There were reasonable grounds for this appeal.
We order that a special mandate issue out of this Court, directing the Wadsworth Municipal
Court, County of Medina, State of Ohio, to carry this judgment into execution. A certified copy
of this journal entry shall constitute the mandate, pursuant to App.R. 27.

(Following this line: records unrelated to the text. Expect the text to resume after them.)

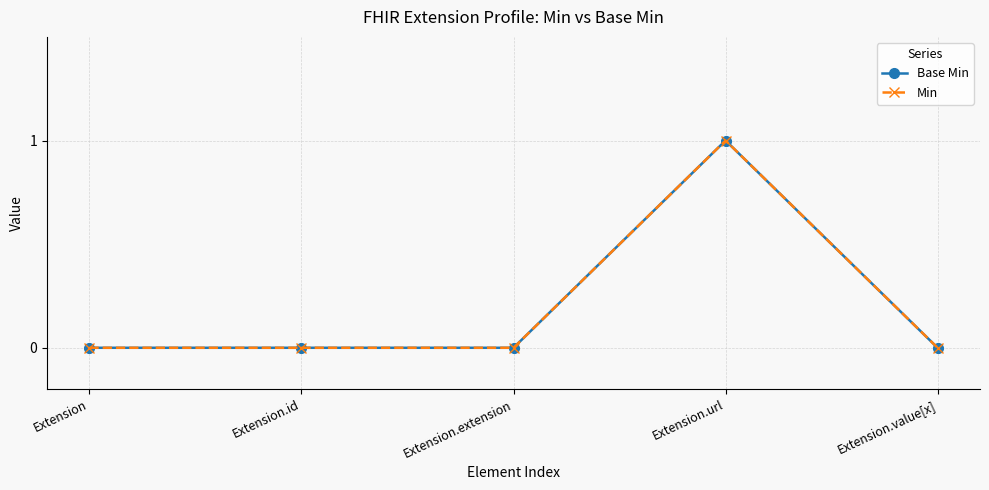

Is this an area chart (filled region under the line)?

No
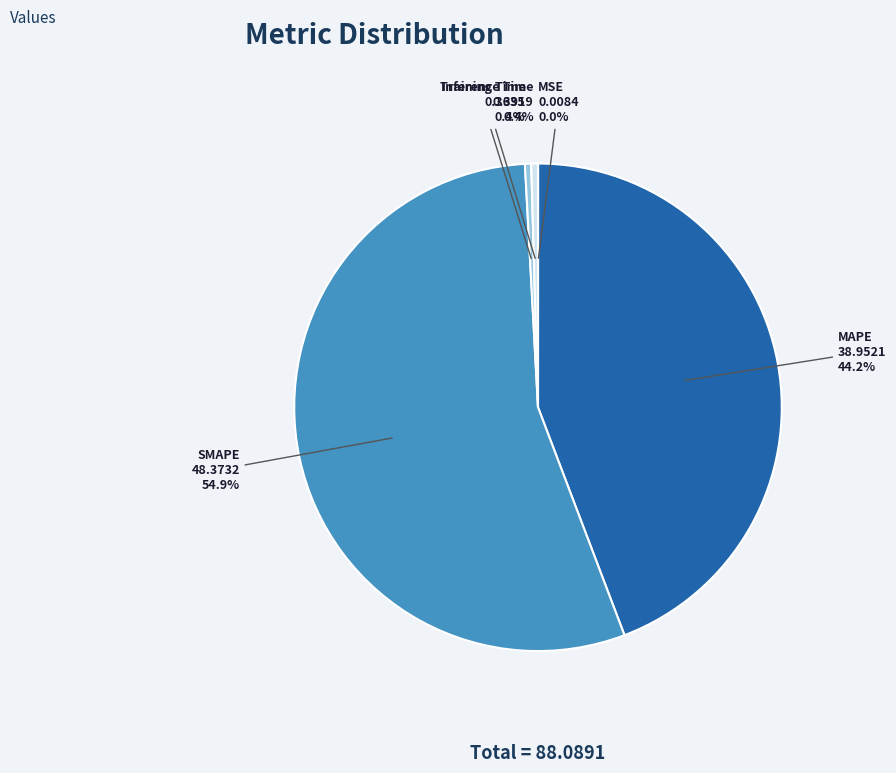

Which category has the biggest portion of the pie?

SMAPE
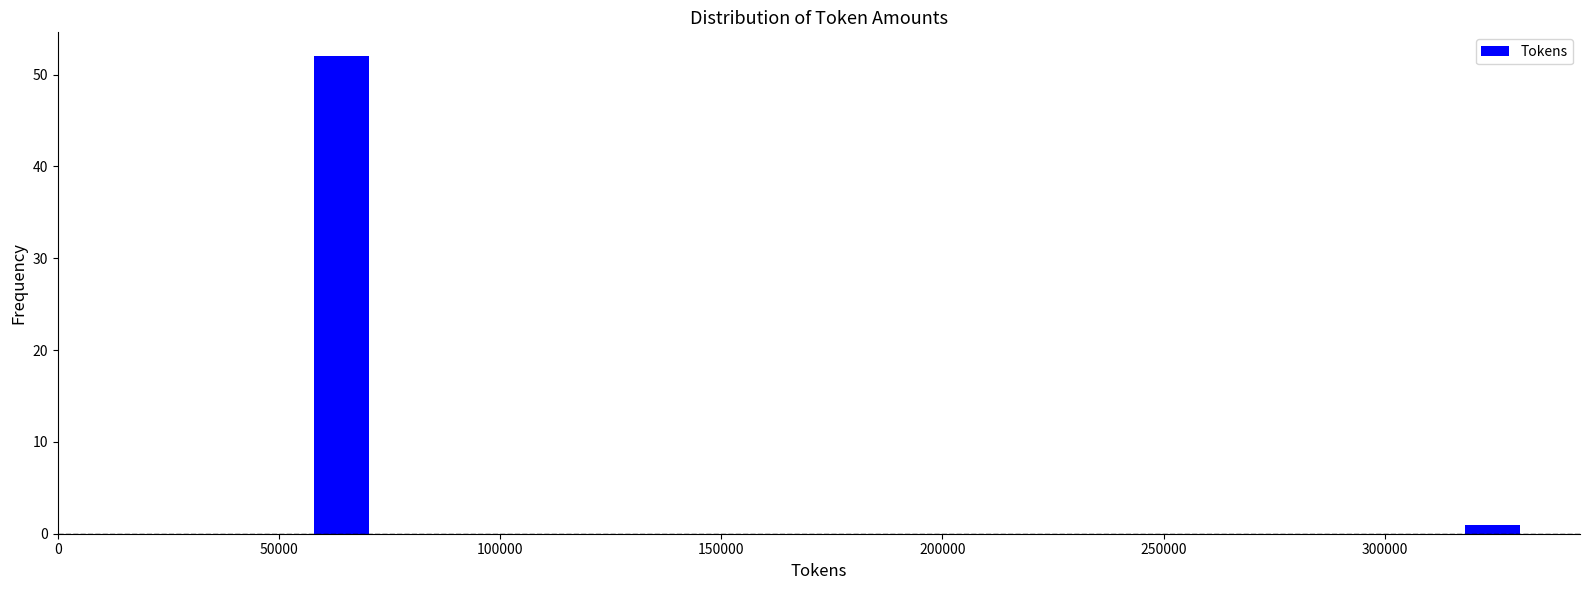

Read against the x-axis, roughly where is the centre of the tallest bar?

65000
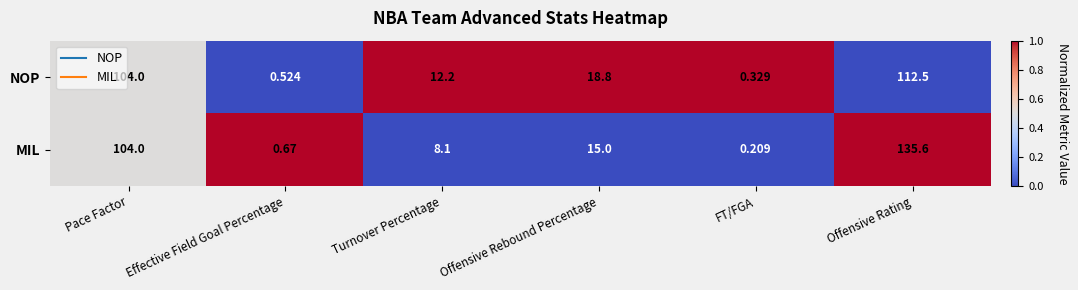

Rank the series by their maximum value, from lowest to highest.

NOP, MIL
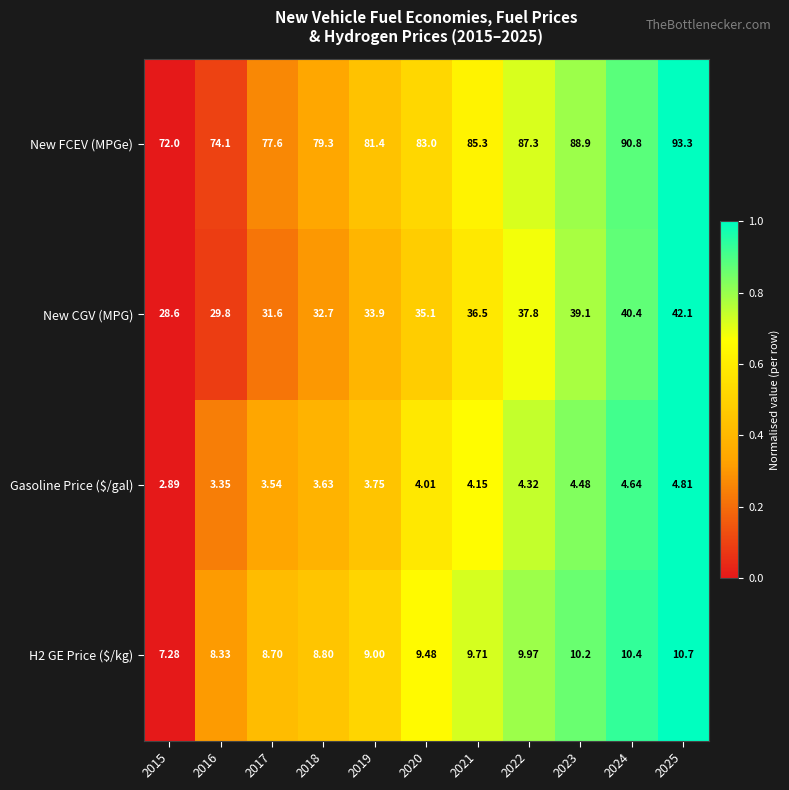

Which series has the largest total across all categories?

New FCEV (MPGe)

Immediately upon the filing hereof, this document shall constitute the journal entry of
judgment, and it shall be file stamped by the Clerk of the Court of Appeals at which time the period
for review shall begin to run. App.R. 22(C). The Clerk of the Court of Appeals is instructed to
mail a notice of entry of this judgment to the parties and to make a notation of the mailing in the
docket, pursuant to App.R. 30. 7
Costs taxed to Appellant.
DONNA J. CARR FOR THE COURT
STEVENSON, P. J. HENSAL, J. CONCUR.
APPEARANCES:
BRIAN A. SMITH, Attorney at Law, for Appellant.
BRADLEY J. PROUDFOOT, Director of Law, for Appellee.